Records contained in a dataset

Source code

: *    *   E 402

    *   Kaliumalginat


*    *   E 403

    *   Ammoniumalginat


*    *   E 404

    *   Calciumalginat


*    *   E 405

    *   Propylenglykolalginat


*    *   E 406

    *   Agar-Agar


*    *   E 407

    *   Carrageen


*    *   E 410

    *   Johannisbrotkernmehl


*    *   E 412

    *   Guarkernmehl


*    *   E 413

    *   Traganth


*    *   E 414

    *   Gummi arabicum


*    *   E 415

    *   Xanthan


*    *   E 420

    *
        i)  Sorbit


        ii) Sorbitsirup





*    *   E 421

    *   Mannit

▶ **Task instructions**:
Every line of the data is to be printed again exactly.

▶ **Response to this task**:
Source code

: *    *   E 402

    *   Kaliumalginat


*    *   E 403

    *   Ammoniumalginat


*    *   E 404

    *   Calciumalginat


*    *   E 405

    *   Propylenglykolalginat


*    *   E 406

    *   Agar-Agar


*    *   E 407

    *   Carrageen


*    *   E 410

    *   Johannisbrotkernmehl


*    *   E 412

    *   Guarkernmehl


*    *   E 413

    *   Traganth


*    *   E 414

    *   Gummi arabicum


*    *   E 415

    *   Xanthan


*    *   E 420

    *
        i)  Sorbit


        ii) Sorbitsirup





*    *   E 421

    *   Mannit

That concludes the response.